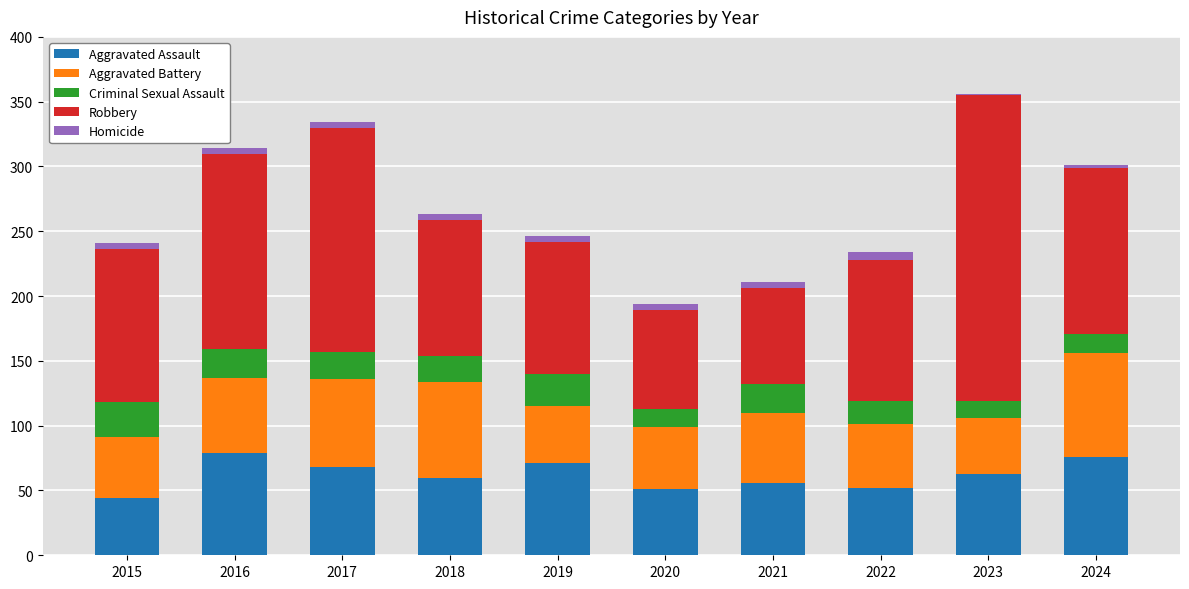

Count the number of categories in the chart.

10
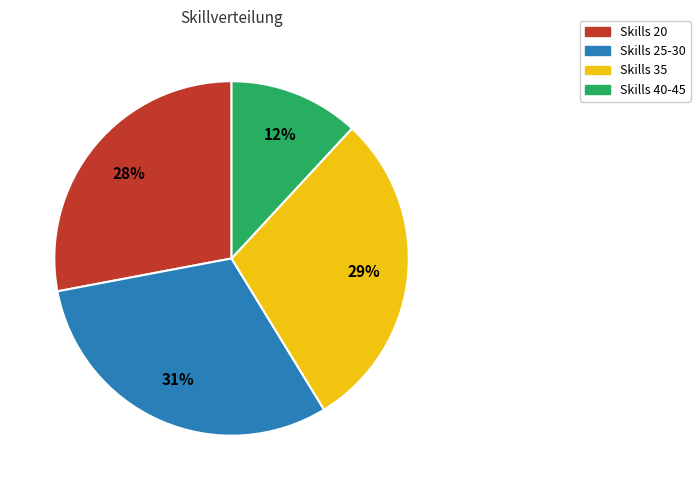

To the nearest percent, what is the difference between the largest and smallest slice percentages?

19%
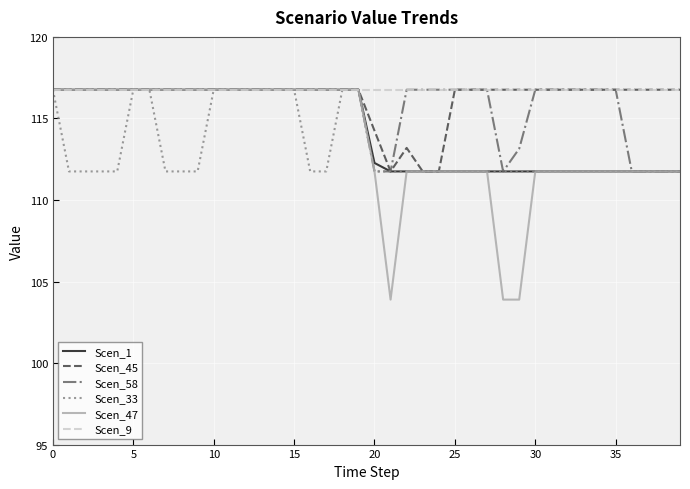

What is the minimum value for Scen_33?

111.8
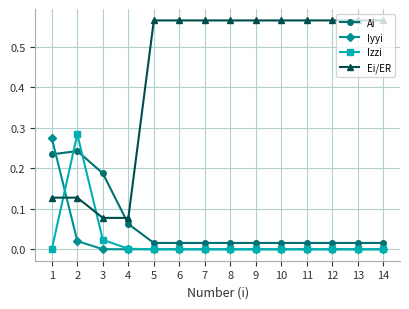

True or false: Ai and Ei/ER intersect in this chart.

True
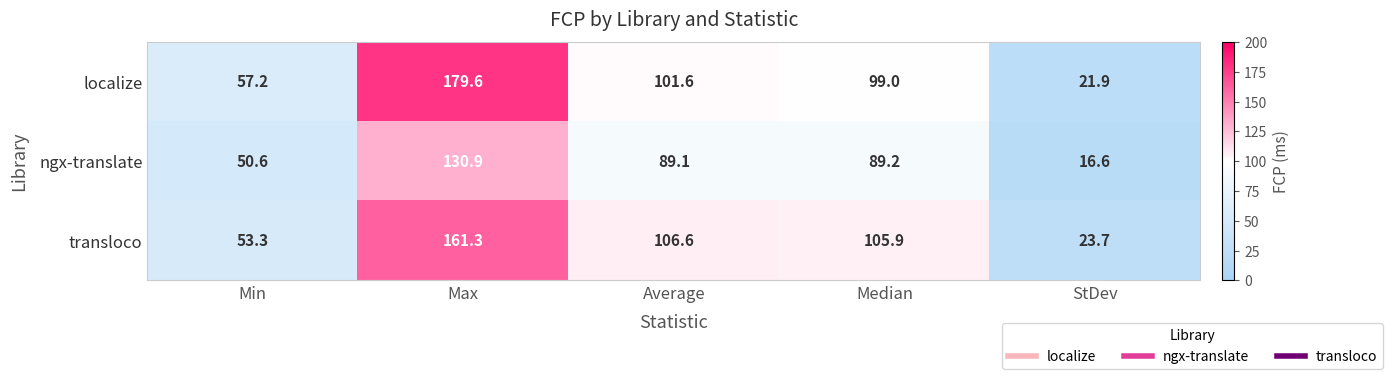

Between Min and Median, which series saw the biggest shift?

transloco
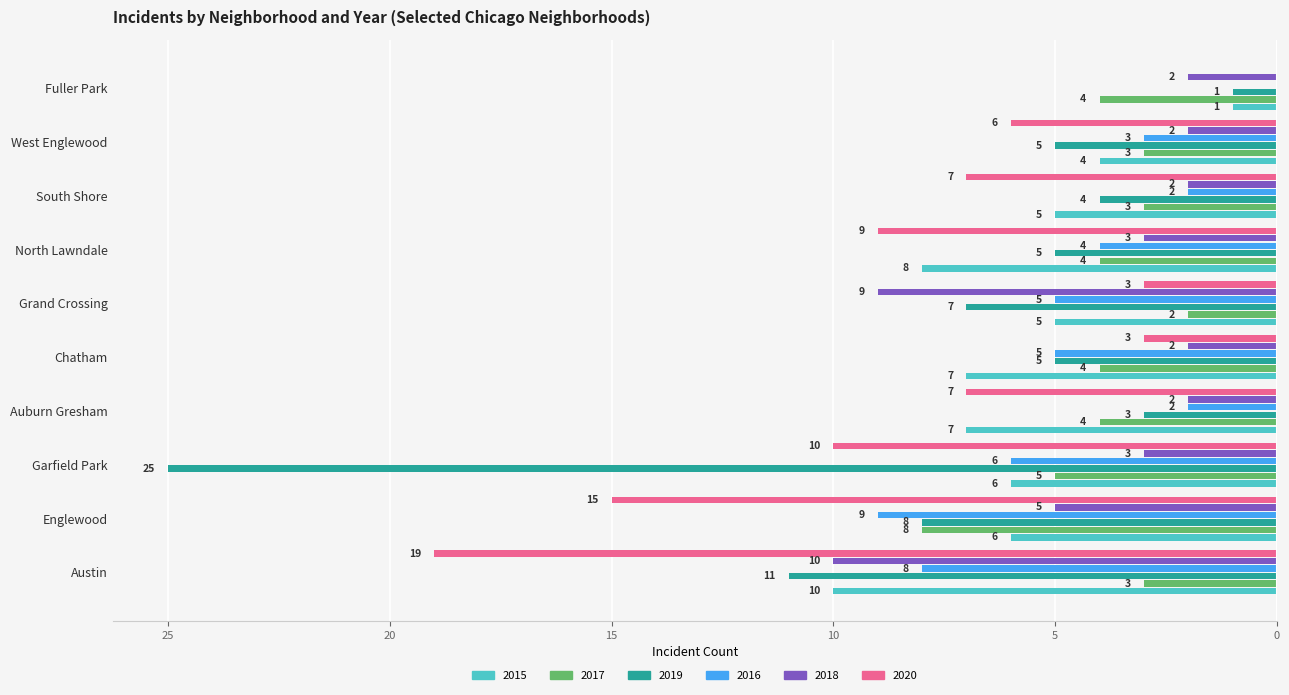

What are all the series names shown in the legend?

2015, 2017, 2019, 2016, 2018, 2020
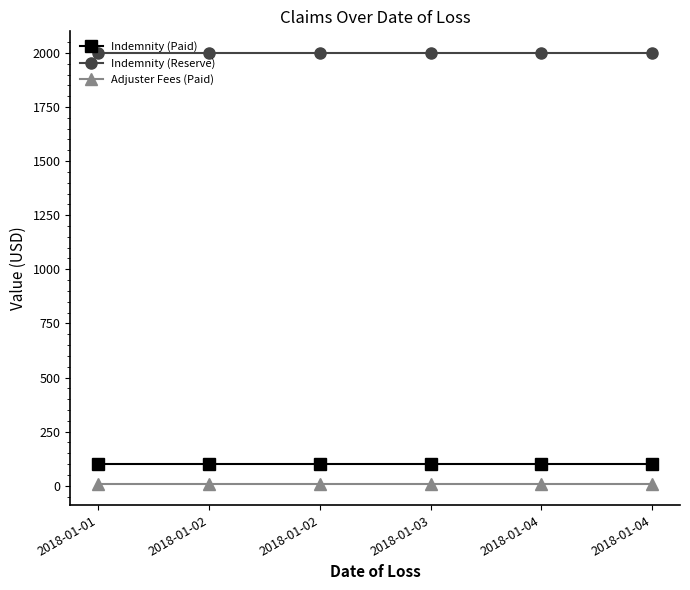

How many lines are shown in the chart?

3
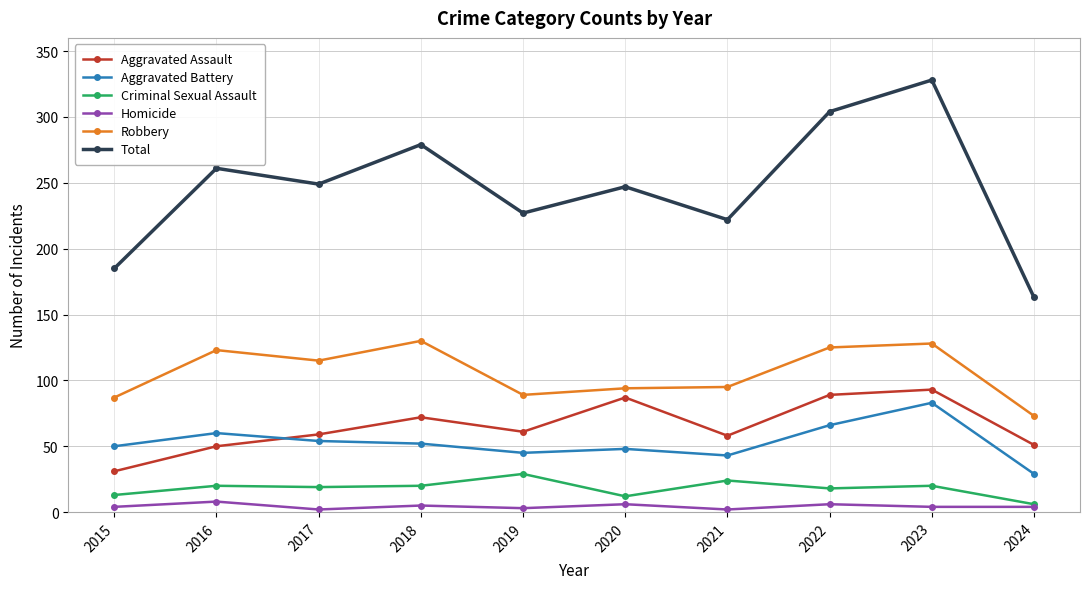

What is the difference between the maximum and minimum values in the Aggravated Battery series?

54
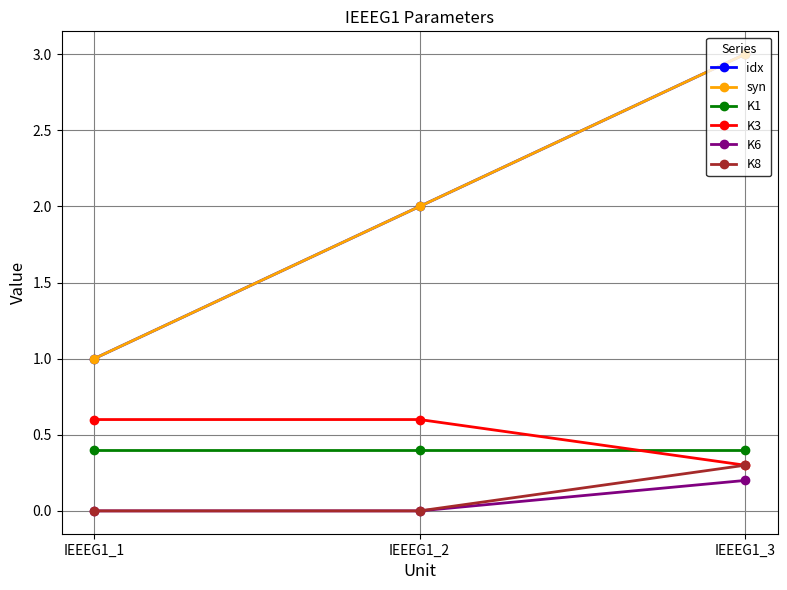

Between IEEEG1_1 and IEEEG1_2, which is larger?

IEEEG1_2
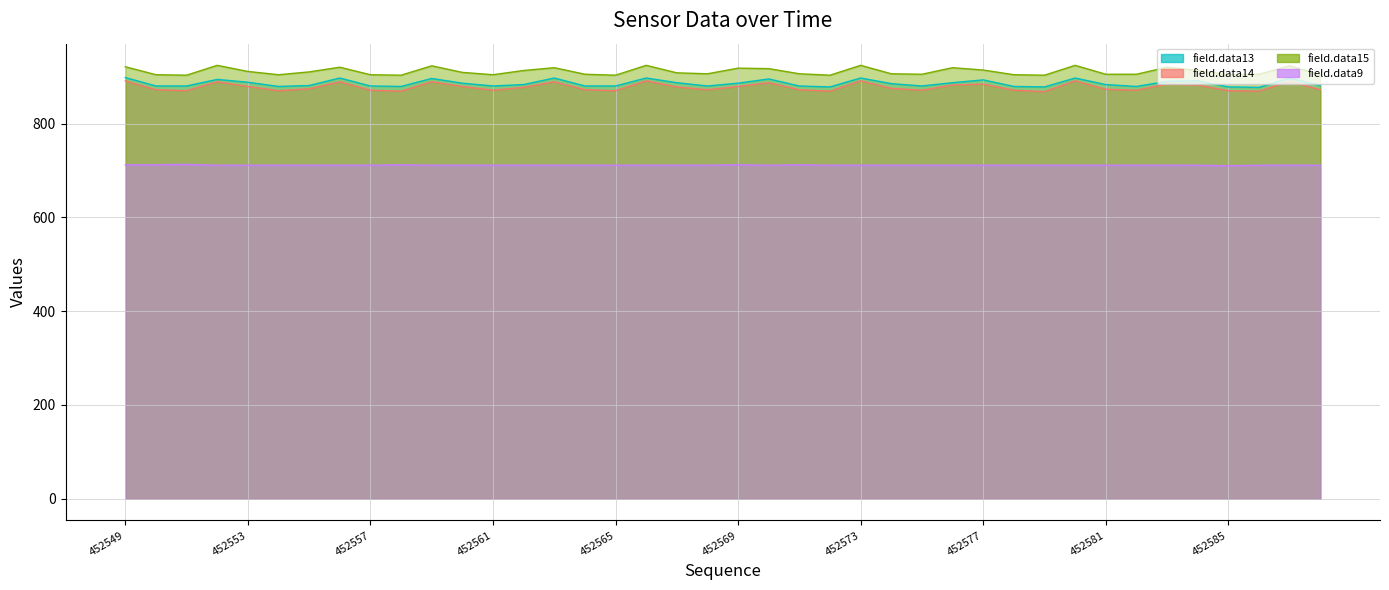

True or false: field.data9 and field.data14 intersect in this chart.

False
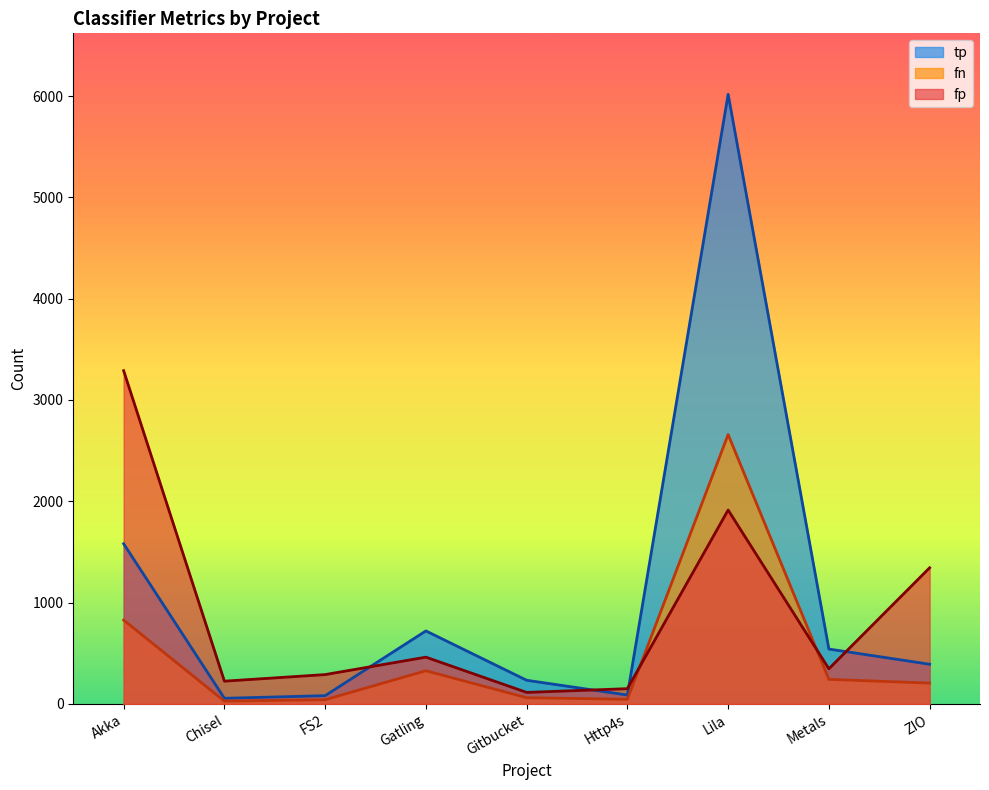

What is the greatest value displayed?

6017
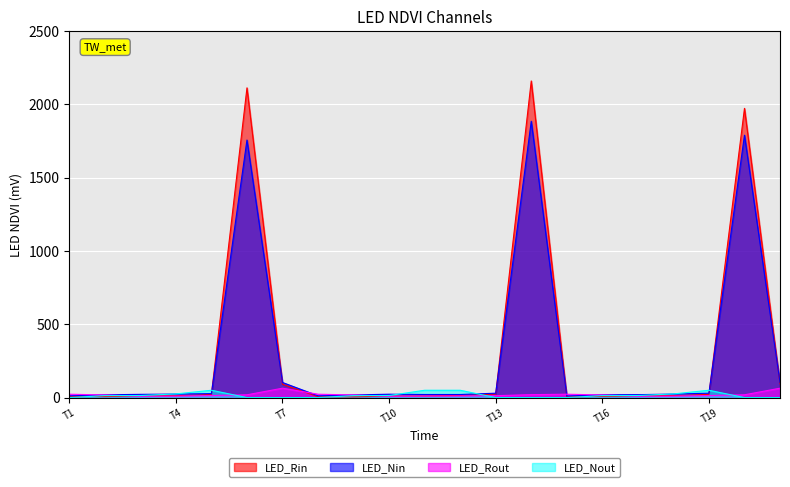

Which series has the widest spread of values?

LED_Rin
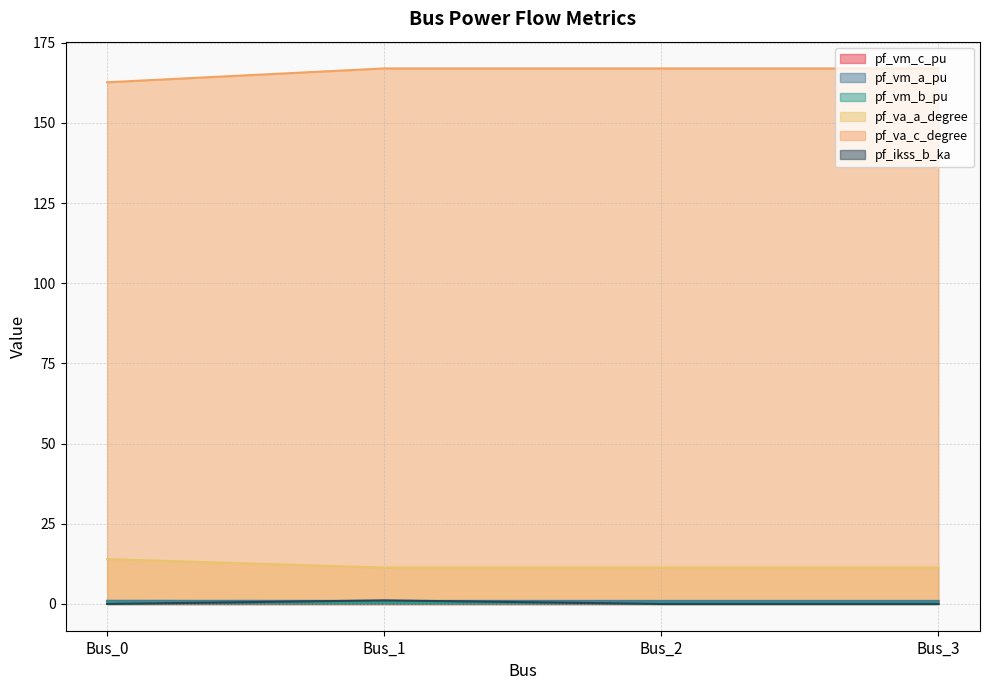

What value does the pf_va_a_degree series have at Bus_2?

11.3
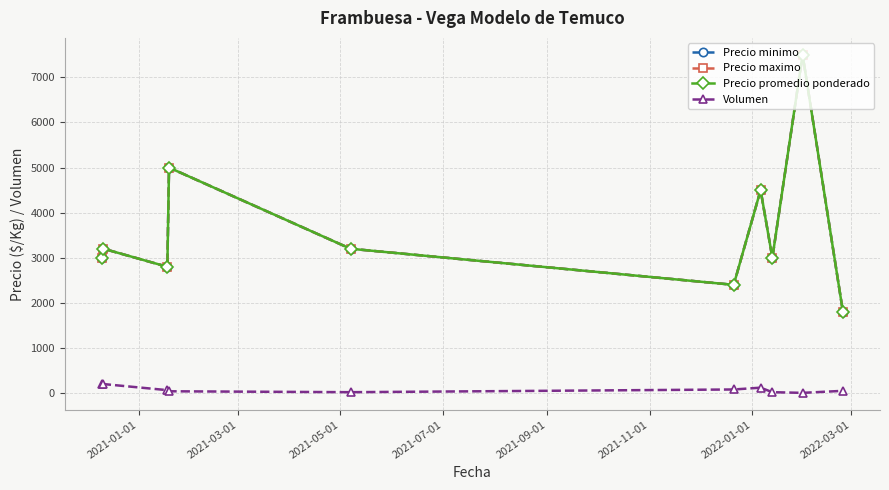

Does the chart have visible grid lines?

Yes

**Requirement:**
Copy all of the data above word for word, but leave the pictures out of your answer.

**Solution:**
Count the number of categories in the chart.

10

To the nearest percent, what is the difference between the largest and smallest slice percentages?

19%

What is the minimum value for Scen_33?

111.8

True or false: Ai and Ei/ER intersect in this chart.

True

Between Min and Median, which series saw the biggest shift?

transloco

What are all the series names shown in the legend?

2015, 2017, 2019, 2016, 2018, 2020

How many lines are shown in the chart?

3

What is the difference between the maximum and minimum values in the Aggravated Battery series?

54

Between IEEEG1_1 and IEEEG1_2, which is larger?

IEEEG1_2

True or false: field.data9 and field.data14 intersect in this chart.

False

What is the greatest value displayed?

6017

Which series has the widest spread of values?

LED_Rin

What value does the pf_va_a_degree series have at Bus_2?

11.3

Does the chart have visible grid lines?

Yes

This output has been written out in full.